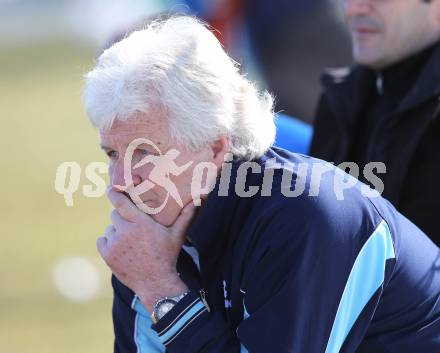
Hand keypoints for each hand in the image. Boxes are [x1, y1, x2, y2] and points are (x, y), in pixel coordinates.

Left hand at [97, 187, 195, 310]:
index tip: (111, 188)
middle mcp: (125, 231)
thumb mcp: (177, 235)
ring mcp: (115, 244)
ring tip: (129, 240)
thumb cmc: (167, 256)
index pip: (120, 202)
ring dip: (116, 231)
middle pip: (114, 215)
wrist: (156, 283)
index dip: (114, 193)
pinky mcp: (107, 255)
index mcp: (141, 223)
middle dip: (122, 217)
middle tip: (132, 226)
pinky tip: (121, 247)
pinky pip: (102, 240)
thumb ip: (185, 216)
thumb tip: (197, 201)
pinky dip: (109, 242)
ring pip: (109, 229)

Task goal |
Set the listing down again exactly, skipping each picture.

Solution below |
Hand keypoints for each hand in the image. Boxes are [x1, y1, x2, y2] and points are (x, y), in pixel coordinates.

Left hand at [97, 187, 195, 310]:
index tip: (111, 188)
middle mcp: (125, 231)
thumb mcp: (177, 235)
ring mcp: (115, 244)
ring tip: (129, 240)
thumb cmc: (167, 256)
index pip: (120, 202)
ring dip: (116, 231)
middle pip: (114, 215)
wrist: (156, 283)
index dip: (114, 193)
pinky mcp: (107, 255)
index mcp: (141, 223)
middle dip: (122, 217)
middle tip: (132, 226)
pinky tip: (121, 247)
pinky pip: (102, 240)
thumb ip: (185, 216)
thumb tip: (197, 201)
pinky dip: (109, 242)
ring pip: (109, 229)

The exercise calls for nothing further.